The consequences can be serious for 85,000 children born each year to mothers who smoke until the 3rd trimester (12% of women): “Prematurity, reduced birth weight, increased risks of addiction and smoking, psychiatric disorders, obesity and asthma…”, recalls the Ministry of Health.

But weaning yourself, even at the end of pregnancy, will have “a benefit”, explains Marie Van der Schueren, tobacco doctor at University Hospital. “The means to stop exist, we still need to know how to prescribe them and use them.”

Those who do not succeed at the start of pregnancy “have a physical dependence on nicotine”, indicates Maud Catherine Barral, the midwife who followed Fanny. “We give them nicotine substitutes: a patch combined with gum, lozenges, an inhaler, a spray.”

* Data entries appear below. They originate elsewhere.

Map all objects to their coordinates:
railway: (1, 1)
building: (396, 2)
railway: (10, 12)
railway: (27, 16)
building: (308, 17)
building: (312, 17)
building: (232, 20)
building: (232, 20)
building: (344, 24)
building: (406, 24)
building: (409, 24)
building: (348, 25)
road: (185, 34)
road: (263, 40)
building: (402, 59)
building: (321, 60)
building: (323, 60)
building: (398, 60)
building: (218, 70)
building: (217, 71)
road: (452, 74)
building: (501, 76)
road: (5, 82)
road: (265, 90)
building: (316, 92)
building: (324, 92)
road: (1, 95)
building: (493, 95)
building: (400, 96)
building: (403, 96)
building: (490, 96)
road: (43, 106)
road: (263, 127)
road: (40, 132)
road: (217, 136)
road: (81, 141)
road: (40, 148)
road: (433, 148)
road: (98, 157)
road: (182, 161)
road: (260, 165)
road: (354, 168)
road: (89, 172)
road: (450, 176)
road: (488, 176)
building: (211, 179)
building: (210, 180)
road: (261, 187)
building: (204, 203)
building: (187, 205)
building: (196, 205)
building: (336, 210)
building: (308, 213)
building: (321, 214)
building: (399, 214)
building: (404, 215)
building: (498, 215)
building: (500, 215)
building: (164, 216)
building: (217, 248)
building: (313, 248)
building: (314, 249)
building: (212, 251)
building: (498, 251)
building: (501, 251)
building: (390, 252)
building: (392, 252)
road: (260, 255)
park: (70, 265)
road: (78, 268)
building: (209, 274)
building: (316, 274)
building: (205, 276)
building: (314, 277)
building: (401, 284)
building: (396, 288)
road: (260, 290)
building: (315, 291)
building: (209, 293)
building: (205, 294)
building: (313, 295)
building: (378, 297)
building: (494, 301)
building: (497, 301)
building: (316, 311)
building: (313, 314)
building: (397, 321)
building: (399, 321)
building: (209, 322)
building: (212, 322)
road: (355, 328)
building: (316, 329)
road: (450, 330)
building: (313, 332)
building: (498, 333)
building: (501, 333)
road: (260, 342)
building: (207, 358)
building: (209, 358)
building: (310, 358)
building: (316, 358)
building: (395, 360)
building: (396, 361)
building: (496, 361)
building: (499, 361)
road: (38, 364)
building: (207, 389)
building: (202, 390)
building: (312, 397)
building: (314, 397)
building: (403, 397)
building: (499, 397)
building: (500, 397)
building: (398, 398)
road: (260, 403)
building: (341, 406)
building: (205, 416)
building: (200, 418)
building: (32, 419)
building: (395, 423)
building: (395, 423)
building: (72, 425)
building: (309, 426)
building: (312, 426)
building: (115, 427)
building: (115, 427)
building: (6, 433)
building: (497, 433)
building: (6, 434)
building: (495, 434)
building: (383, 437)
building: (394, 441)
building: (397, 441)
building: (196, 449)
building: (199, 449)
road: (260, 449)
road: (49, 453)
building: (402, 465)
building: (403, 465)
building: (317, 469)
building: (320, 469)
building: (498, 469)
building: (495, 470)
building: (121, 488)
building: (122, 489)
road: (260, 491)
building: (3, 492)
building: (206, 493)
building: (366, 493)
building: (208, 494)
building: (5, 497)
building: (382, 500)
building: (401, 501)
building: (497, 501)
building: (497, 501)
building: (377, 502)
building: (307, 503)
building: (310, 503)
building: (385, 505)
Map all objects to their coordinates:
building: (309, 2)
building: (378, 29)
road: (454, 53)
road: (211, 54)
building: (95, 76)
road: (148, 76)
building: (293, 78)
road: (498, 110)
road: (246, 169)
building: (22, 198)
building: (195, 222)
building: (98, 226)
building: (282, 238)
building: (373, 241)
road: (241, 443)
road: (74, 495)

Reimbursed on prescription and without a ceiling by Health Insurance, these substitutes can be prescribed by doctors, nurses, midwives or physiotherapists.

Smokers are “afraid of lacking” but “when we find the right dose, they are very surprised to feel so good without smoking” reports Corinne Adler, tobacco midwife at the Parisian maternity hospital of Bluets.

“Nicotine does not cause illness, unlike the combustion of cigarettes which releases 4,000 toxic compounds. But it causes dependence: to wean the woman gently, we must not hesitate to give her enough nicotine. Then it will be necessary help him wean himself off the substitutes,” she says.

– “Young, precarious mothers” –

“According to scientific data obtained in a French study, succeeding in making at least three repeated quits for a week, thanks to tobacco monitoring, rather than continuing to smoke a few cigarettes per day, makes it possible to significantly increase the baby’s birth weight”, reports Doctor Anne-Laurence Le Faou, addictologist at the Pompidou hospital.

But support is not always accessible to “young, precarious mothers, in socio-economic difficulties”, underlines Dr Van der Schueren.

“For some, it is already difficult to quit alcohol… quitting tobacco is experienced as a double punishment. Whereas to optimize things, we should quit both,” she continues.

“Financial rewards in the form of vouchers could work to help wean pregnant women with social difficulties,” argues Dr Le Faou.

Each woman faced with this addiction celebrates her victories in her own way, according to Ms. Barral: “They will draw, paint, knit, take a walk, breathe for 10 minutes.” “A patient of Brazilian origin dances… The more you have enjoyed yourself during the day the less frustration you have, the less frustration you have the less you want to smoke.”

Four out of five will maintain their smoking cessation.